Segment Open

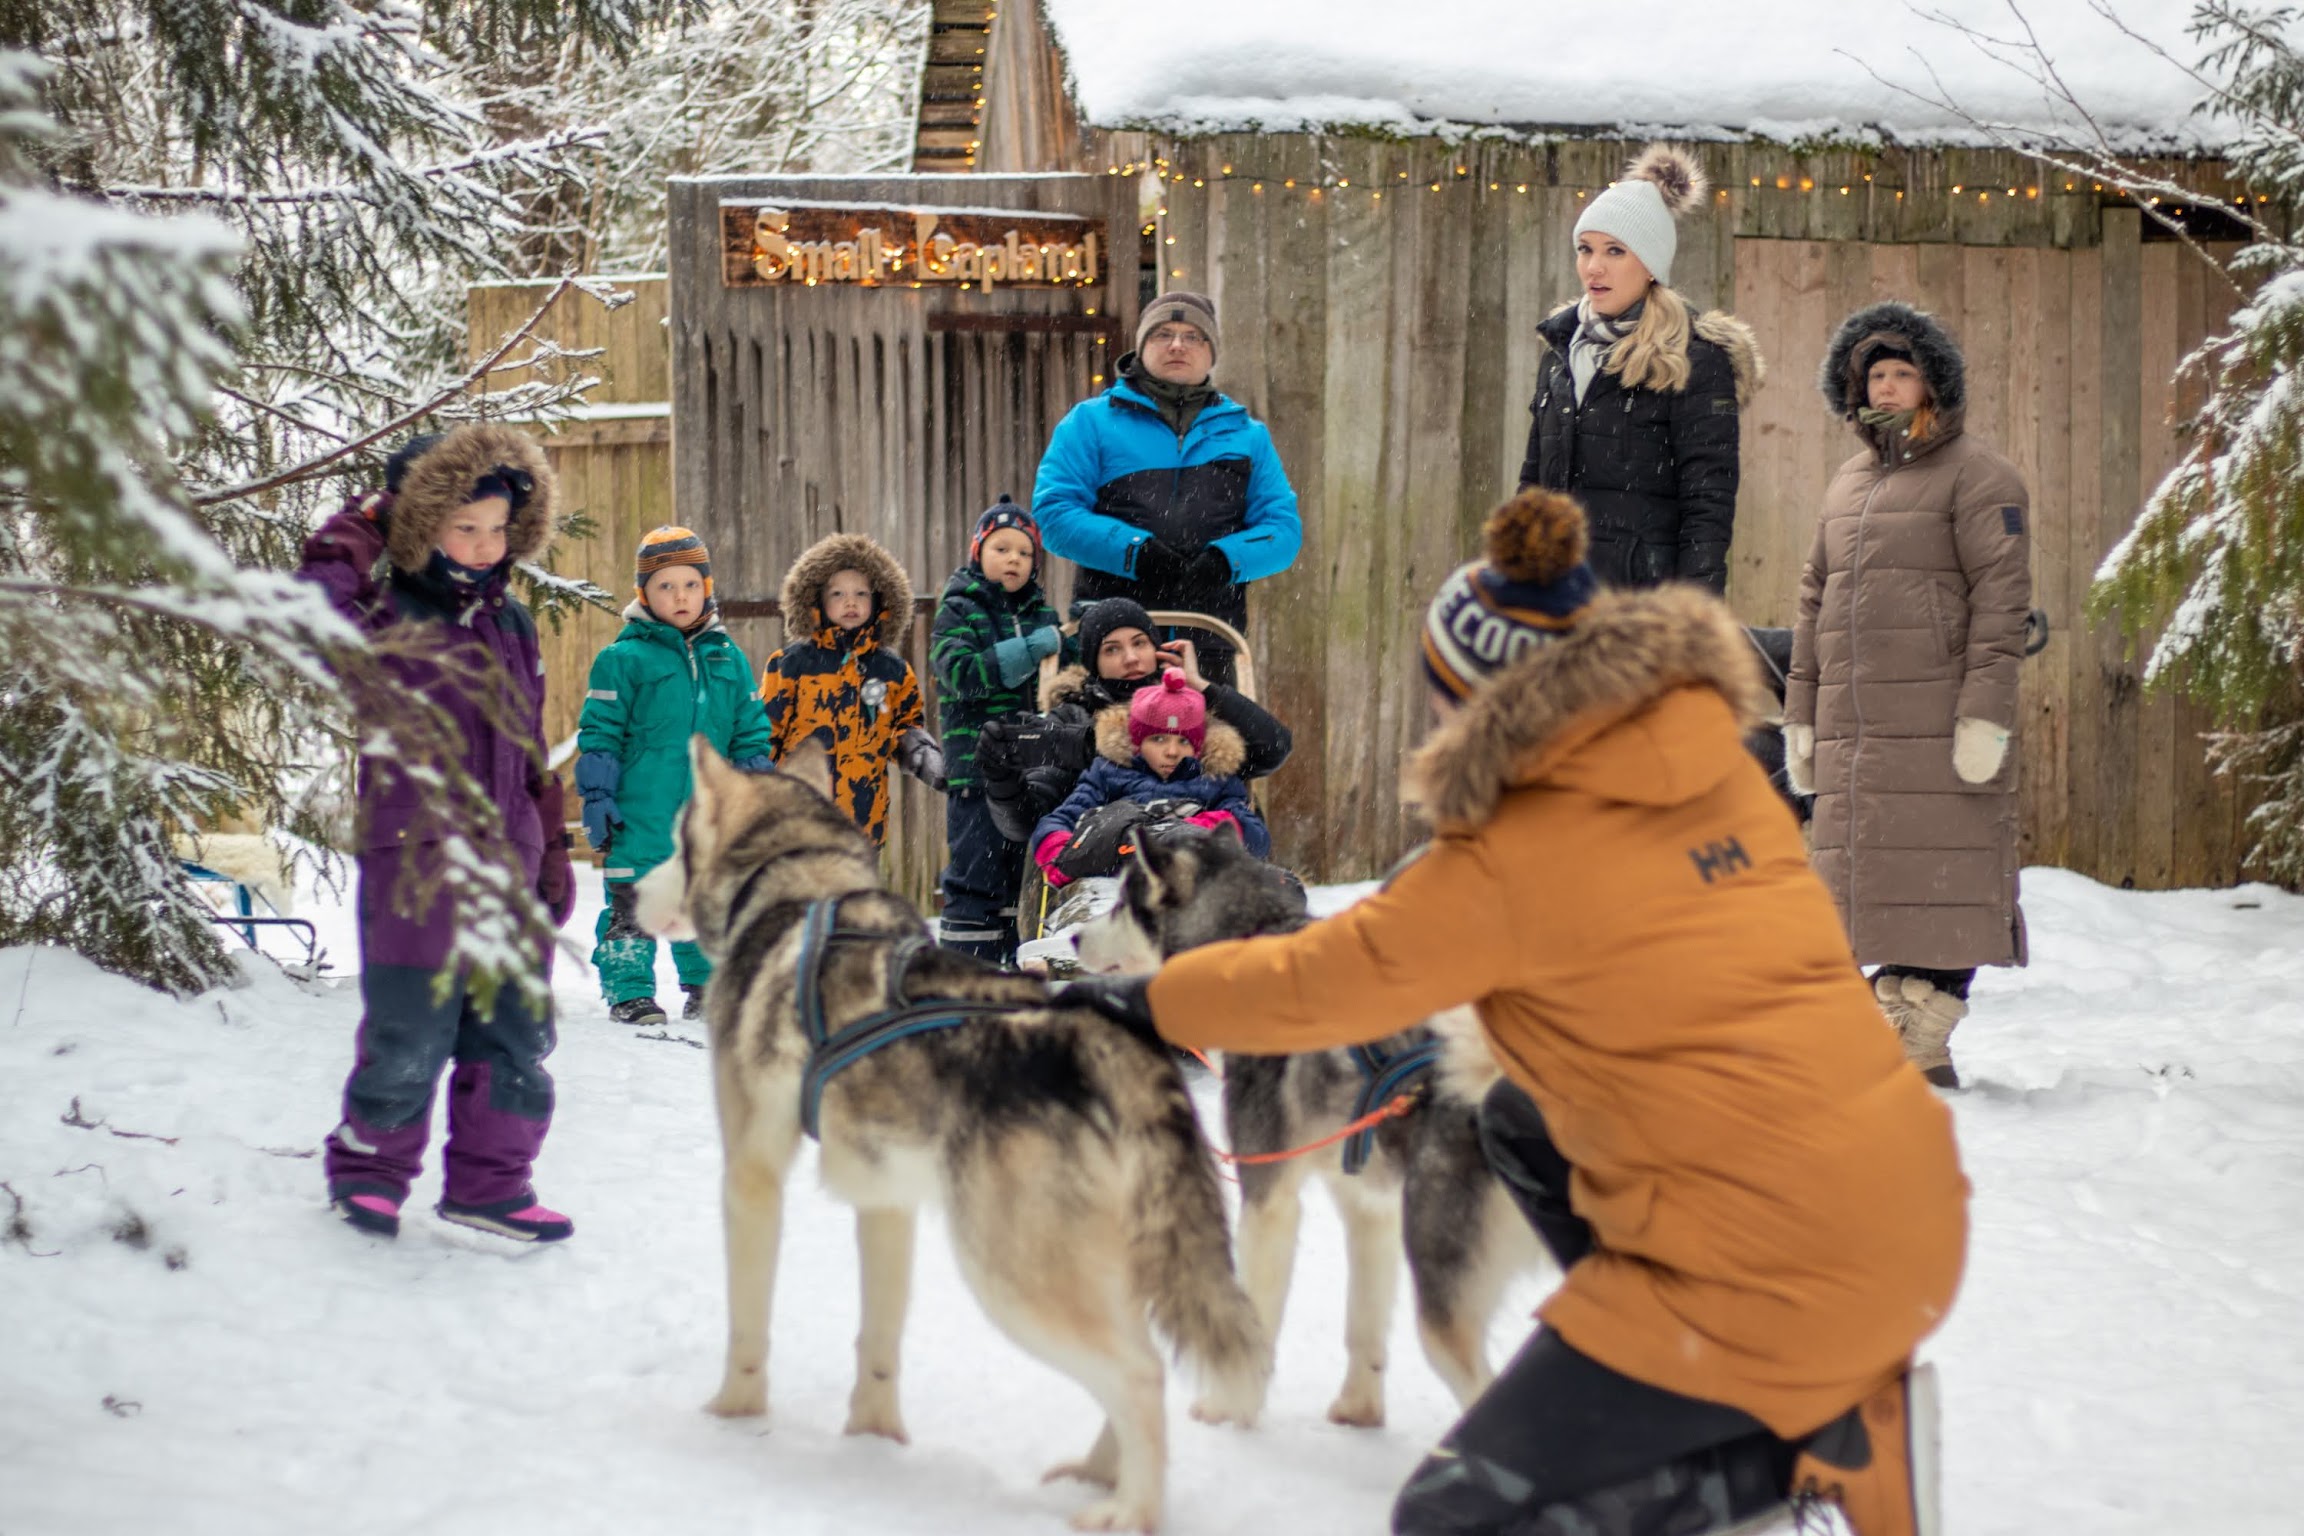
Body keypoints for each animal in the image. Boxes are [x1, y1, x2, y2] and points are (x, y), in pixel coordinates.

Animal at [640, 741, 1271, 1529]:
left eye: (674, 841)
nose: (628, 896)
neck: (800, 889)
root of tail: (1112, 1042)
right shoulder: (884, 1199)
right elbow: (878, 1340)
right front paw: (873, 1438)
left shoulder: (751, 1179)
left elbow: (747, 1326)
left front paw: (732, 1414)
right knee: (1136, 1360)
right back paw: (1098, 1474)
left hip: (1008, 1268)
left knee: (1140, 1372)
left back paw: (1131, 1509)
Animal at [1064, 829, 1539, 1427]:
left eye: (1124, 902)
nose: (1074, 935)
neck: (1249, 941)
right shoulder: (1368, 1209)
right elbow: (1363, 1327)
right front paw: (1358, 1409)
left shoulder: (1267, 1199)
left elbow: (1255, 1318)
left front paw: (1230, 1407)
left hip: (1442, 1294)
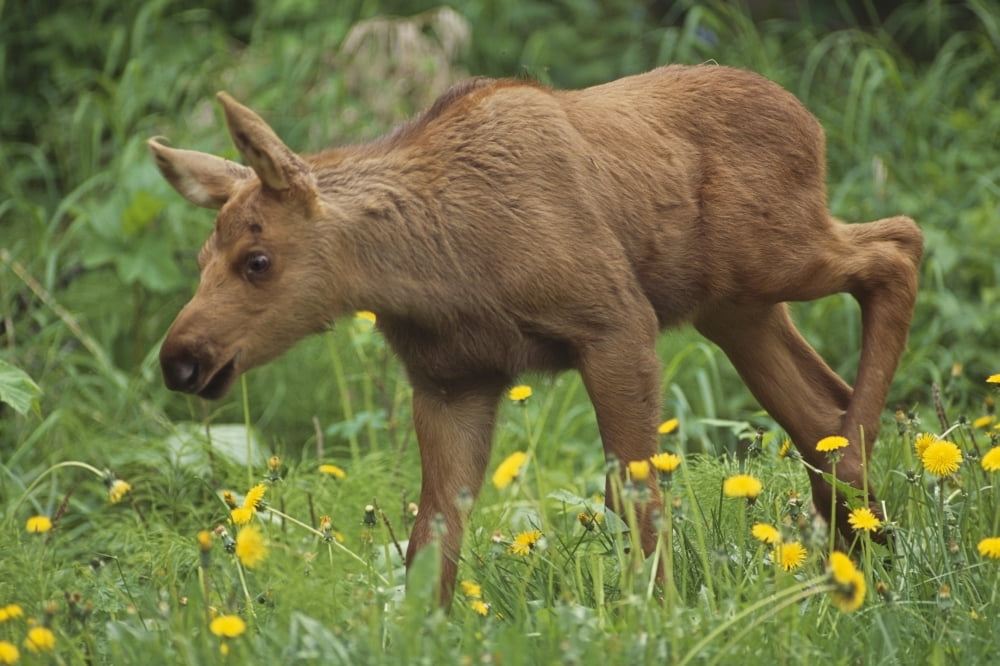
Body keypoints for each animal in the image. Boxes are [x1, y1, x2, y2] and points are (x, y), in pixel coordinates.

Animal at [149, 64, 922, 604]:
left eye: (257, 260)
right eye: (200, 259)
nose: (179, 361)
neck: (436, 275)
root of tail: (811, 123)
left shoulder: (616, 323)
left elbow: (635, 495)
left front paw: (659, 611)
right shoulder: (451, 381)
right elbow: (432, 538)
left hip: (772, 253)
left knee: (898, 245)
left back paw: (862, 496)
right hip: (735, 306)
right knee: (818, 408)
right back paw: (861, 543)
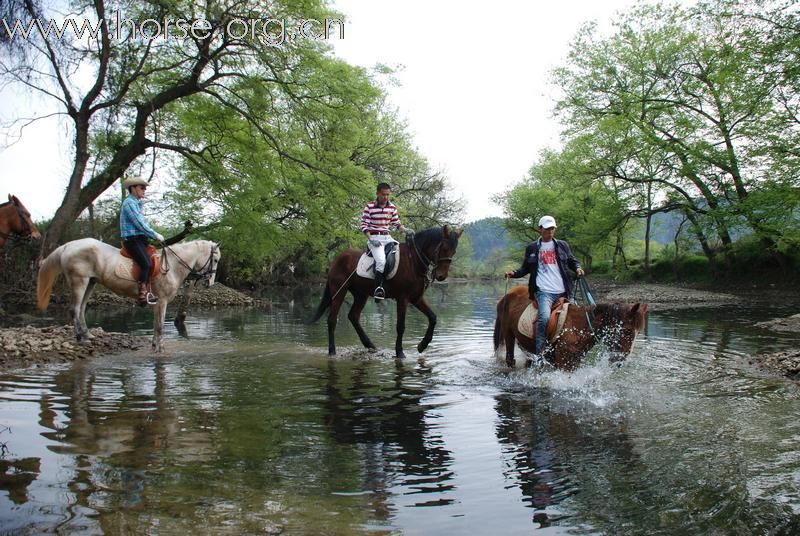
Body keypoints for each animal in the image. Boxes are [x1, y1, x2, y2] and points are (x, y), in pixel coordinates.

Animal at [36, 239, 220, 352]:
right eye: (216, 260)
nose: (209, 283)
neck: (173, 265)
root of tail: (68, 246)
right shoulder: (162, 301)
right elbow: (160, 327)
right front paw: (160, 349)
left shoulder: (158, 303)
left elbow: (156, 326)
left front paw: (155, 346)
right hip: (79, 281)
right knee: (74, 309)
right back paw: (81, 338)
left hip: (90, 282)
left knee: (81, 309)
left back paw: (87, 334)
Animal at [310, 224, 462, 358]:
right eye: (443, 248)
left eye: (454, 251)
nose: (441, 276)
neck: (413, 261)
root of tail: (338, 258)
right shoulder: (403, 299)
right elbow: (400, 326)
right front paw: (400, 353)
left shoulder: (416, 298)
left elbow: (433, 317)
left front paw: (422, 345)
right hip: (339, 291)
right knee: (332, 320)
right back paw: (332, 351)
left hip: (361, 294)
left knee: (353, 316)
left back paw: (370, 345)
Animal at [494, 286, 648, 370]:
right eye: (627, 331)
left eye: (638, 333)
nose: (619, 361)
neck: (579, 329)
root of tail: (507, 295)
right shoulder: (565, 364)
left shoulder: (574, 363)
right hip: (508, 335)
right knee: (510, 359)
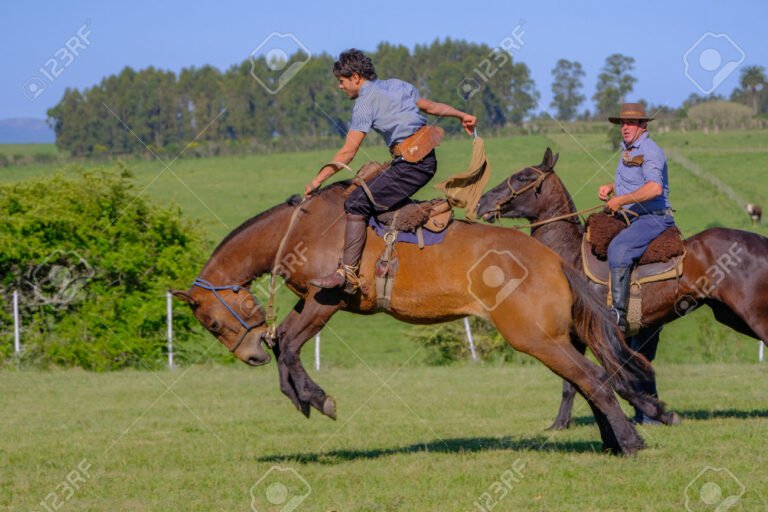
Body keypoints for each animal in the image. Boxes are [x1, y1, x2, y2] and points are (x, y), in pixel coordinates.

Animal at [171, 179, 678, 455]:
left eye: (213, 324)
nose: (250, 357)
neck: (300, 230)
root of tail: (553, 260)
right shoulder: (311, 301)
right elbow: (285, 345)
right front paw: (301, 396)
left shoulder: (325, 300)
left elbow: (292, 344)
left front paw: (315, 397)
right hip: (553, 339)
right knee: (594, 379)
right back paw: (616, 441)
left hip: (537, 339)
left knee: (594, 380)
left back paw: (630, 443)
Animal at [476, 148, 768, 429]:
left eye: (523, 177)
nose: (481, 203)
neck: (571, 258)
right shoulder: (574, 336)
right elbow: (571, 384)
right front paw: (559, 425)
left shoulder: (602, 335)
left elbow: (617, 379)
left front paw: (659, 414)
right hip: (731, 316)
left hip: (754, 315)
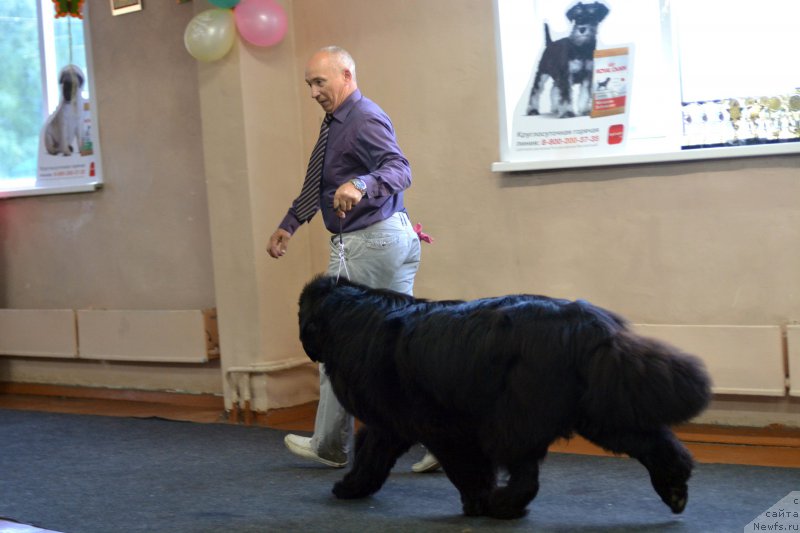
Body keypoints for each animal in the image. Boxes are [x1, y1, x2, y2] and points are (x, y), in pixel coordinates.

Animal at [296, 276, 708, 516]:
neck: (350, 316)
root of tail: (584, 323)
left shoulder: (440, 426)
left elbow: (467, 468)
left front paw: (477, 501)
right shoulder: (391, 423)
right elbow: (371, 454)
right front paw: (353, 486)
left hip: (517, 415)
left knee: (526, 474)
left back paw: (503, 504)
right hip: (596, 412)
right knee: (654, 442)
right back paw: (674, 489)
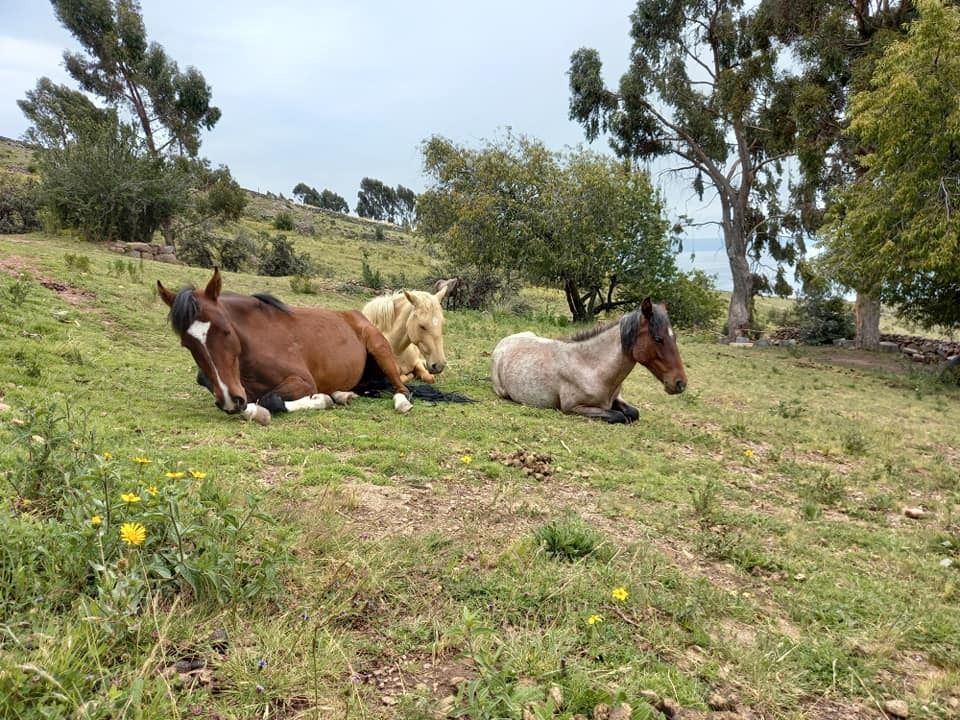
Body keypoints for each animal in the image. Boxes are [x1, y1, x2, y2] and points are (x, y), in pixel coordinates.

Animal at [157, 269, 414, 424]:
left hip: (381, 351)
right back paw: (343, 394)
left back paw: (400, 403)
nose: (231, 400)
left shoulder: (303, 382)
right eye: (187, 344)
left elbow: (269, 399)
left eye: (226, 331)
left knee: (401, 389)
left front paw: (320, 400)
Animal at [490, 298, 687, 423]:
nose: (680, 383)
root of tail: (503, 342)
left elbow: (633, 412)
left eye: (675, 337)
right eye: (658, 338)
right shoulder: (574, 407)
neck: (590, 368)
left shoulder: (616, 398)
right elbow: (619, 416)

Segment Closed

> **What is being asked**
Give back, word for word, only the lines from the one containing "root of tail: (503, 342)" through the closing line of the entries.

> **Output of the exercise**
root of tail: (503, 342)
left elbow: (633, 412)
left eye: (675, 337)
right eye: (658, 338)
right shoulder: (574, 407)
neck: (590, 368)
left shoulder: (616, 398)
right elbow: (619, 416)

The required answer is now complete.